What the task asks ▸ Copy the data exactly. Images are the one exception.

[Saved data entries]
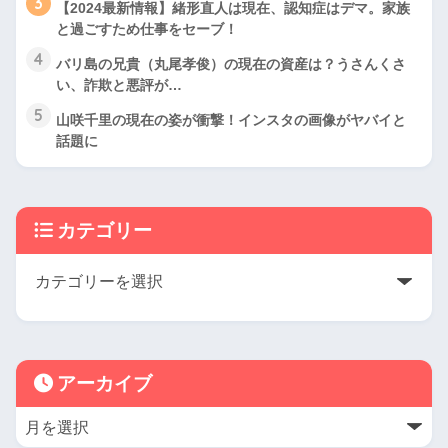
3
【2024最新情報】緒形直人は現在、認知症はデマ。家族
と過ごすため仕事をセーブ！
4
バリ島の兄貴（丸尾孝俊）の現在の資産は？うさんくさ
い、詐欺と悪評が…
5
山咲千里の現在の姿が衝撃！インスタの画像がヤバイと
話題に
カテゴリー
アーカイブ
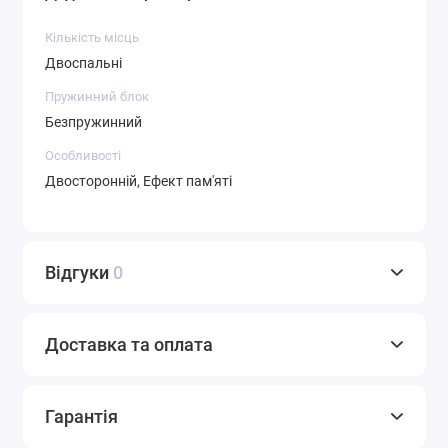
Кількість місць
Двоспальні
Пружинний блок
Безпружинний
Особливості
Двосторонній, Ефект пам'яті
Відгуки
0
Доставка та оплата
Гарантія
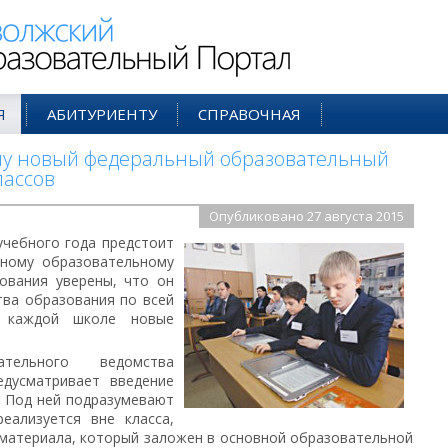
ий Образовательный Портал
Я
АБИТУРИЕНТУ
СПРАВОЧНАЯ
силу новый федеральный образовательный
лассов
Опубликовано 27 августа 2015
учебного года предстоит
ьному образовательному
ования уверены, что он
тва образования по всей
ь каждой школе новые
тельного ведомства
едусматривает введение
. Под ней подразумевают
еализуется вне класса,
материала, который заложен в основной образовательной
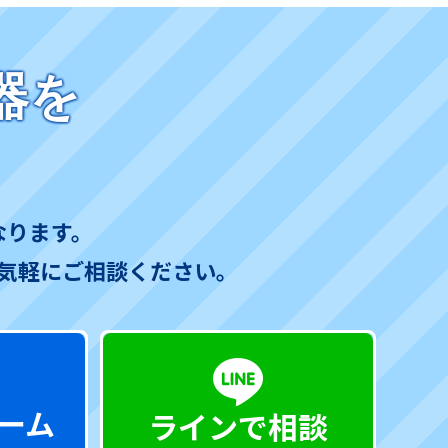
器を
なります。
気軽にご相談ください。
ーム
ラインで相談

Response box ▸
3
【2024最新情報】緒形直人は現在、認知症はデマ。家族
と過ごすため仕事をセーブ！
4
バリ島の兄貴（丸尾孝俊）の現在の資産は？うさんくさ
い、詐欺と悪評が…
5
山咲千里の現在の姿が衝撃！インスタの画像がヤバイと
話題に
カテゴリー
アーカイブ
Кількість місць
Двоспальні
Пружинний блок
Безпружинний
Особливості
Двосторонній, Ефект пам'яті
Відгуки
0
Доставка та оплата
Гарантія
ий Образовательный Портал
Я
АБИТУРИЕНТУ
СПРАВОЧНАЯ
силу новый федеральный образовательный
лассов
Опубликовано 27 августа 2015
учебного года предстоит
ьному образовательному
ования уверены, что он
тва образования по всей
ь каждой школе новые
тельного ведомства
едусматривает введение
. Под ней подразумевают
еализуется вне класса,
материала, который заложен в основной образовательной
器を
なります。
気軽にご相談ください。
ーム
ラインで相談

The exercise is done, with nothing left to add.